## What to work on
Return, exactly and in full, the lines of the records below starting at the one with "des flux de données" and ending at the one with "di concorrenti dei", and no other lines.

## Dataset entries
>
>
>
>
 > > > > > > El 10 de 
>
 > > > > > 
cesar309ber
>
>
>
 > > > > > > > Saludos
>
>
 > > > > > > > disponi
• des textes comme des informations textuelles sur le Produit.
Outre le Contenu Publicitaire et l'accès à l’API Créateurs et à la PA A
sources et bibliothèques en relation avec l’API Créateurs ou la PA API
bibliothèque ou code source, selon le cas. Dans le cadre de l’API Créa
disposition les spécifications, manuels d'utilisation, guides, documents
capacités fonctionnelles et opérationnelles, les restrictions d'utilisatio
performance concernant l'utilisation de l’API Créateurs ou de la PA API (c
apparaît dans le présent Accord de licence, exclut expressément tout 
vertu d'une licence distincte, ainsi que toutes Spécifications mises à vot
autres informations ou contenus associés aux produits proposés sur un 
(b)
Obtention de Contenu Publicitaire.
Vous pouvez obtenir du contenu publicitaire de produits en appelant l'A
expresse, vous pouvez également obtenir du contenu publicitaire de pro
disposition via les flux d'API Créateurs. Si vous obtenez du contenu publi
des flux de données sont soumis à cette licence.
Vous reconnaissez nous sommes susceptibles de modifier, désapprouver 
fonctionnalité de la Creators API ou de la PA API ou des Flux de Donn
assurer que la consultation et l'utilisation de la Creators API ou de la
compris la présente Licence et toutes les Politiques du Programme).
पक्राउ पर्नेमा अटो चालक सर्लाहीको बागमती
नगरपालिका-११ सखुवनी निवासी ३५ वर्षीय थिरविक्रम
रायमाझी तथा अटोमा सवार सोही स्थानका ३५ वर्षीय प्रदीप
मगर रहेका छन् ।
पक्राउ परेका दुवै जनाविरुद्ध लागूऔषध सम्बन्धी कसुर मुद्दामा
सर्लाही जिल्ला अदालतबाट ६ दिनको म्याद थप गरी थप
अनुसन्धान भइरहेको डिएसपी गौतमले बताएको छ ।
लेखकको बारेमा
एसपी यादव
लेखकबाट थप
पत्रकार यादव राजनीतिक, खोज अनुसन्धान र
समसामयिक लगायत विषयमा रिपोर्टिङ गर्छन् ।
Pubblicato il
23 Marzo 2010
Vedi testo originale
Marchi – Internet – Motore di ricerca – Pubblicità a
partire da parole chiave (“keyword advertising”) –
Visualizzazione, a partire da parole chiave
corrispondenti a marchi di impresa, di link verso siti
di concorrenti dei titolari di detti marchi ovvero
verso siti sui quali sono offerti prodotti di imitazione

--

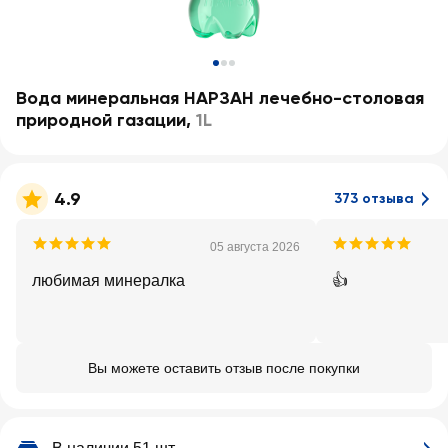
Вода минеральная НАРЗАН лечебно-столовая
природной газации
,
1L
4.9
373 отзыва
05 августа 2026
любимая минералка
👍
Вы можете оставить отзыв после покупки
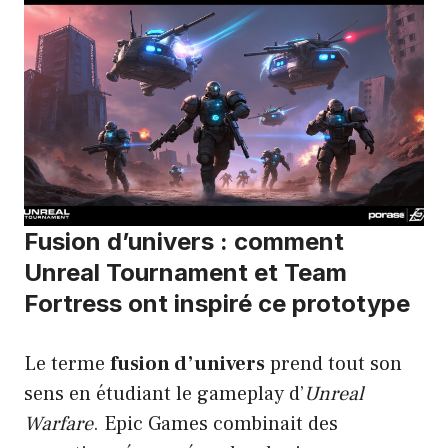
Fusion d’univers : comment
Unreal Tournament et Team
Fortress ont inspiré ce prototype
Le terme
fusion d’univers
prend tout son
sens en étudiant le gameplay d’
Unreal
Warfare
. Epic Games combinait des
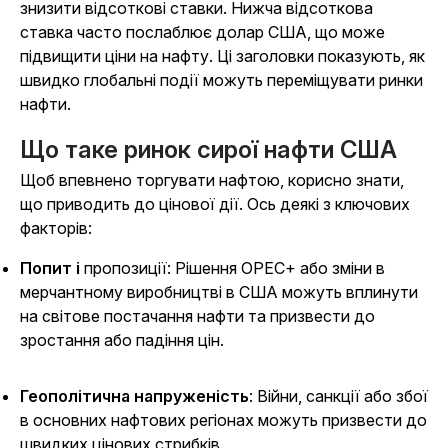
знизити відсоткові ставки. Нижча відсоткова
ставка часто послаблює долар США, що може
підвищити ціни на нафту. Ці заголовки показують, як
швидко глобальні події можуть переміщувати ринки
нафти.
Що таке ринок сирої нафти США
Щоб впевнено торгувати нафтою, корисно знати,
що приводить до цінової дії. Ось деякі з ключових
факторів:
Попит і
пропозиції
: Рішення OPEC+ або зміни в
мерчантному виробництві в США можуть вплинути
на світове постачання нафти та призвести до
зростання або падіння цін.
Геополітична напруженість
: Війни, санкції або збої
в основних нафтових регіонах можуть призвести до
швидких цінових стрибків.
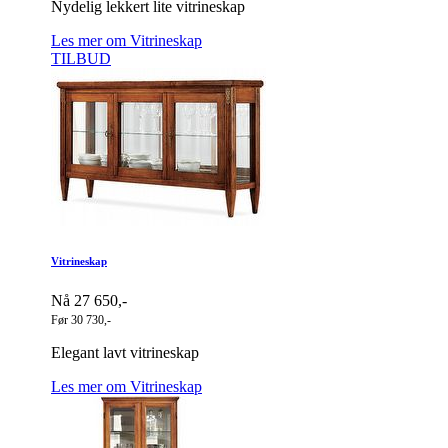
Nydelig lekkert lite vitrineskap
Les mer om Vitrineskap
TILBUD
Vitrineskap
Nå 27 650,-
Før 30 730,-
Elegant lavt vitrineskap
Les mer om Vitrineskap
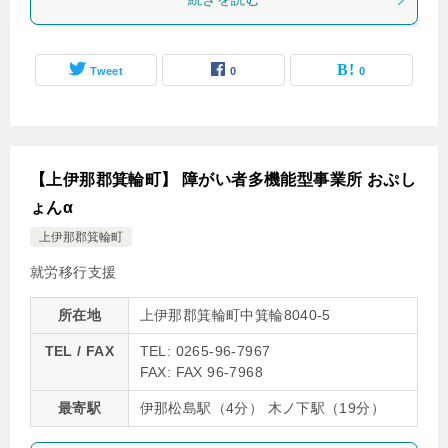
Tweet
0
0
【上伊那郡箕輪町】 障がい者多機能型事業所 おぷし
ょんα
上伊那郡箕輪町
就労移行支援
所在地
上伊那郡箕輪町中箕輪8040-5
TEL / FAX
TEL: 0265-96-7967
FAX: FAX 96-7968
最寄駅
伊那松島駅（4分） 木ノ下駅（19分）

* * *

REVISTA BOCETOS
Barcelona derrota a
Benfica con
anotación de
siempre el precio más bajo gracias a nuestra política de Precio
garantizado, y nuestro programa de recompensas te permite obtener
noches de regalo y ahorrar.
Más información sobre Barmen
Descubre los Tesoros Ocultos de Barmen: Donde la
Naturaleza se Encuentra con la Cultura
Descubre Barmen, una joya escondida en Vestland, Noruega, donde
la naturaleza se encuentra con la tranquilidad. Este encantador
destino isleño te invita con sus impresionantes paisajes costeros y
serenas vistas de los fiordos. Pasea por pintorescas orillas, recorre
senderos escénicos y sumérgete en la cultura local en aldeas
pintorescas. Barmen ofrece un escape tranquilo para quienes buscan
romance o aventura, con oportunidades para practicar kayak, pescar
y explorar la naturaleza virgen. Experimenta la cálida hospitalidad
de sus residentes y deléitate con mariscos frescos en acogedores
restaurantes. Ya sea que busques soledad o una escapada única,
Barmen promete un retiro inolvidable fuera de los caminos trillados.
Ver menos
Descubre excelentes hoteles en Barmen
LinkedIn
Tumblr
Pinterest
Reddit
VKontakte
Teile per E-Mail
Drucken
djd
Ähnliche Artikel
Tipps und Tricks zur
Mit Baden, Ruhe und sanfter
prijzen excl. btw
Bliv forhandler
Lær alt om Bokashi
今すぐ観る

## Answer
des flux de données sont soumis à cette licence.
Vous reconnaissez nous sommes susceptibles de modifier, désapprouver 
fonctionnalité de la Creators API ou de la PA API ou des Flux de Donn
assurer que la consultation et l'utilisation de la Creators API ou de la
compris la présente Licence et toutes les Politiques du Programme).
पक्राउ पर्नेमा अटो चालक सर्लाहीको बागमती
नगरपालिका-११ सखुवनी निवासी ३५ वर्षीय थिरविक्रम
रायमाझी तथा अटोमा सवार सोही स्थानका ३५ वर्षीय प्रदीप
मगर रहेका छन् ।
पक्राउ परेका दुवै जनाविरुद्ध लागूऔषध सम्बन्धी कसुर मुद्दामा
सर्लाही जिल्ला अदालतबाट ६ दिनको म्याद थप गरी थप
अनुसन्धान भइरहेको डिएसपी गौतमले बताएको छ ।
लेखकको बारेमा
एसपी यादव
लेखकबाट थप
पत्रकार यादव राजनीतिक, खोज अनुसन्धान र
समसामयिक लगायत विषयमा रिपोर्टिङ गर्छन् ।
Pubblicato il
23 Marzo 2010
Vedi testo originale
Marchi – Internet – Motore di ricerca – Pubblicità a
partire da parole chiave (“keyword advertising”) –
Visualizzazione, a partire da parole chiave
corrispondenti a marchi di impresa, di link verso siti
di concorrenti dei titolari di detti marchi ovvero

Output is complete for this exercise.